Because these more immediate survival and infrastructure concerns are of such priority concern, government officials and public agencies in these countries may not accord much weight to environmental and natural resource issues in the course of their development work [11].

Therefore, different approaches to EE and awareness may be warranted. This is not to say that efforts for EE and awareness are not warranted in the advanced industrial countries. However, the more affluent countries tend to have addressed many of the foregoing problems rather well, and therefore place emphasis on health and well-being, protection of natural resources, and ozone destruction [12]. We also see an increased concern among many of these nations for biodiversity and endangered species. In addition, postindustrial societies have become increasingly concerned about environmental conditions in the developing world. According to Uday Desai, this growing concern is due in part to the realization that lifestyles in advanced industrial countries are affected by the environmental degradation taking place in the developing world. Desai also suggests that another reason for this concern is "the heightened recognition that the earth's natural resources are finite and that the existence of modern industrial societies depends on the continuing availability of these resources" [13].

In addition to addressing EE and awareness issues in developing and advanced industrial countries, it is important to examine the rather unique political and socio-economic situation present in the post-Communist nations. The state of the environment in the former Soviet Union and Communist Eastern/Central Europe was horrendous and helped lead to the collapse of the empire. As Barbara Jancar-Webster has stated: "The principal issue that became symbolic of the arbitrary and dictatorial nature of the Communist system was the environment. In every East European country and in republics of the Soviet Union the population rallied to demand the end of the regime which had brought them to the brink of environmental catastrophe" [14].

After the collapse of the Soviet Union, many observers and academics predicted better environmental conditions due to the demise of political and economic centralization and the growth of markets, which would encourage the more efficient use and allocation of natural resources. However, in reality the collapse of Soviet Communism "left behind a legacy of ecological destruction and declining health conditions in all the territories of the former Soviet Union" [15]. Given the poor economic and social conditions facing many post-Communist countries, not to mention continuing political instability and a relatively recent understanding of how to educate people about the relationship between society and nature [16], there is a patent danger of continued environmental destruction.

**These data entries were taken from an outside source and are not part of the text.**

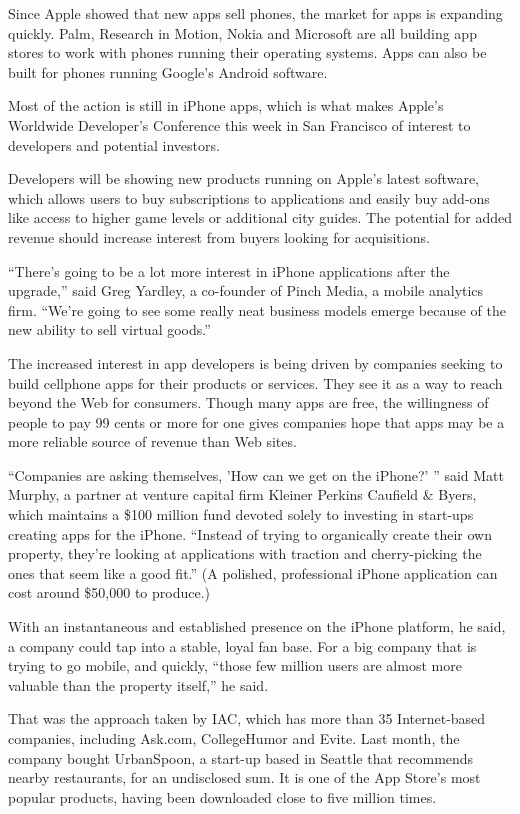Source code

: \documentclass[12pt,a4paper,onecolumn]{article}
\begin{document}
Since Apple showed that new apps sell phones, the market for apps is expanding quickly. Palm,
Research in Motion, Nokia and Microsoft are all building app stores to work with phones running
their operating systems. Apps can also be built for phones running Google's Android software.

Most of the action is still in iPhone apps, which is what makes Apple's Worldwide Developer's
Conference this week in San Francisco of interest to developers and potential investors.

Developers will be showing new products running on Apple's latest software, which allows users to
buy subscriptions to applications and easily buy add-ons like access to higher game levels or
additional city guides. The potential for added revenue should increase interest from buyers looking
for acquisitions.

``There's going to be a lot more interest in iPhone applications after the upgrade,'' said Greg
Yardley, a co-founder of Pinch Media, a mobile analytics firm. ``We're going to see some really neat
business models emerge because of the new ability to sell virtual goods.''

The increased interest in app developers is being driven by companies seeking to build cellphone
apps for their products or services. They see it as a way to reach beyond the Web for consumers.
Though many apps are free, the willingness of people to pay 99 cents or more for one gives companies
hope that apps may be a more reliable source of revenue than Web sites.

``Companies are asking themselves, 'How can we get on the iPhone?' '' said Matt Murphy, a partner at
venture capital firm Kleiner Perkins Caufield \& Byers, which maintains a \$100 million fund devoted
solely to investing in start-ups creating apps for the iPhone. ``Instead of trying to organically
create their own property, they're looking at applications with traction and cherry-picking the ones
that seem like a good fit.'' (A polished, professional iPhone application can cost around \$50,000
to produce.)

With an instantaneous and established presence on the iPhone platform, he said, a company could tap
into a stable, loyal fan base. For a big company that is trying to go mobile, and quickly, ``those
few million users are almost more valuable than the property itself,'' he said.

That was the approach taken by IAC, which has more than 35 Internet-based companies, including
Ask.com, CollegeHumor and Evite. Last month, the company bought UrbanSpoon, a start-up based in
Seattle that recommends nearby restaurants, for an undisclosed sum. It is one of the App Store's
most popular products, having been downloaded close to five million times.
\end{document}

Again, we point out these regional variations as they reinforce the idea that a one-size-fits-all approach to increasing environmental knowledge and awareness will not be effective. A more informed strategy should include both a transnational as well as area-specific components in its design.

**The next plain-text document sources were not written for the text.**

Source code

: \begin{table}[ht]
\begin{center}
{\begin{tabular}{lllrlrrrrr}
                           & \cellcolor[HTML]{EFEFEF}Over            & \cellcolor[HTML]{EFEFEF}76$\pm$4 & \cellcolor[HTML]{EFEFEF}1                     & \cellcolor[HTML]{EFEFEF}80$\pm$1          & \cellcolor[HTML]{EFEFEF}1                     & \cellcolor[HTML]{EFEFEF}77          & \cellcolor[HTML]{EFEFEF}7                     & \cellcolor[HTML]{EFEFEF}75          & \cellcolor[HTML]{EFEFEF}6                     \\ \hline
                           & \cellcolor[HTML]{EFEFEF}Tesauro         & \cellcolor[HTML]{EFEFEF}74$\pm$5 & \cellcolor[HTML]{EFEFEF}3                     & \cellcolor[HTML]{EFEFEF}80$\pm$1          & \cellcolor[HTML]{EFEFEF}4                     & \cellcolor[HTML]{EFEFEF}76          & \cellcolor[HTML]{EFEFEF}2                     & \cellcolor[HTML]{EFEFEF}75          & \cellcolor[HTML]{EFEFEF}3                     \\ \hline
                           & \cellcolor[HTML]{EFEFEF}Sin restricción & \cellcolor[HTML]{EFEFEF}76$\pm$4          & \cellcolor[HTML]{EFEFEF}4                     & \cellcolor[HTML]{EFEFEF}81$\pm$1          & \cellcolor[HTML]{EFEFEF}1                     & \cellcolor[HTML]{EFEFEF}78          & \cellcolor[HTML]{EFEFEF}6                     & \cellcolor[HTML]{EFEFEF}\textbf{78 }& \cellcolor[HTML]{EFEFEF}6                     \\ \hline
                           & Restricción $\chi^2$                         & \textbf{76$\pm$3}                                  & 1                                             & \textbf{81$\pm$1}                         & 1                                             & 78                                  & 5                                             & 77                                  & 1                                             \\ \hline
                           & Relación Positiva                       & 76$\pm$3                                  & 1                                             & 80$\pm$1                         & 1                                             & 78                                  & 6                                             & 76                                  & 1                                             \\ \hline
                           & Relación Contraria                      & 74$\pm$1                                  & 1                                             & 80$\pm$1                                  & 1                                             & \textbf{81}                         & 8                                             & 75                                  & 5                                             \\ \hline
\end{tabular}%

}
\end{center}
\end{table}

This chapter will examine these and other issues. We begin with a review of literature on why EE and awareness is considered important for adopting more sustainable behaviors and policies. Next, we turn our attention to the current state of global environmental awareness. Finally, we present various approaches that have been suggested to increase global environmental awareness and education in developing, post-Communist, and postindustrial countries. We conclude the chapter with a discussion of future prospects and trends concerning the state of global environmental learning.